_Stored data entries_
************

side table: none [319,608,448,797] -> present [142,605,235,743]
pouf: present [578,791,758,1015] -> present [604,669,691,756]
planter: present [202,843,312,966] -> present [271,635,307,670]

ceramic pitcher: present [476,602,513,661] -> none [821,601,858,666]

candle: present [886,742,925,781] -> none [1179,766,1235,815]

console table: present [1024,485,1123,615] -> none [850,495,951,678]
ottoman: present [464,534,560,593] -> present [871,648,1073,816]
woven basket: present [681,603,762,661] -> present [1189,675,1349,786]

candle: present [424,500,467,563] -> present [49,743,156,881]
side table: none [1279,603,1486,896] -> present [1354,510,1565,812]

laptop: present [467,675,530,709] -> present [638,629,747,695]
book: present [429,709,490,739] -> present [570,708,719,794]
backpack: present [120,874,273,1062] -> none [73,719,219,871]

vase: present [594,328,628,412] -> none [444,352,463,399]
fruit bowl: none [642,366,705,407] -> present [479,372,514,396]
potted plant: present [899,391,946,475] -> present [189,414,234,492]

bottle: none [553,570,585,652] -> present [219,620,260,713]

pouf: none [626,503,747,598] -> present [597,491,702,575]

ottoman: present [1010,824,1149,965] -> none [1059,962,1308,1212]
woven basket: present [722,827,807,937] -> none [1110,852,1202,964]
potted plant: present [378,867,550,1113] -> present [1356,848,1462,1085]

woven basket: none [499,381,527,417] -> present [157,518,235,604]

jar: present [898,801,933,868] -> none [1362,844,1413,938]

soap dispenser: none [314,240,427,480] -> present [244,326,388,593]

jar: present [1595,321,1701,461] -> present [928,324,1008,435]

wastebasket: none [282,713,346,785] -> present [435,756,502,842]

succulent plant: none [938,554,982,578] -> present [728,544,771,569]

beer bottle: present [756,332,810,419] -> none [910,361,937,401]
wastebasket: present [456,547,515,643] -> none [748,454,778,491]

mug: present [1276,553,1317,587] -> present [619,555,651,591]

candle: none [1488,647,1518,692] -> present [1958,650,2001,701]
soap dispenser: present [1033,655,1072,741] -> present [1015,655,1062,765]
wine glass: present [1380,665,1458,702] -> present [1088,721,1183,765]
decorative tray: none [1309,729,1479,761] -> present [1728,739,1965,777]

************

_DIRECTIONS_
Across the records above, count each line that holds the word "ottoman" and give only the resulting number.

_OUTPUT_
2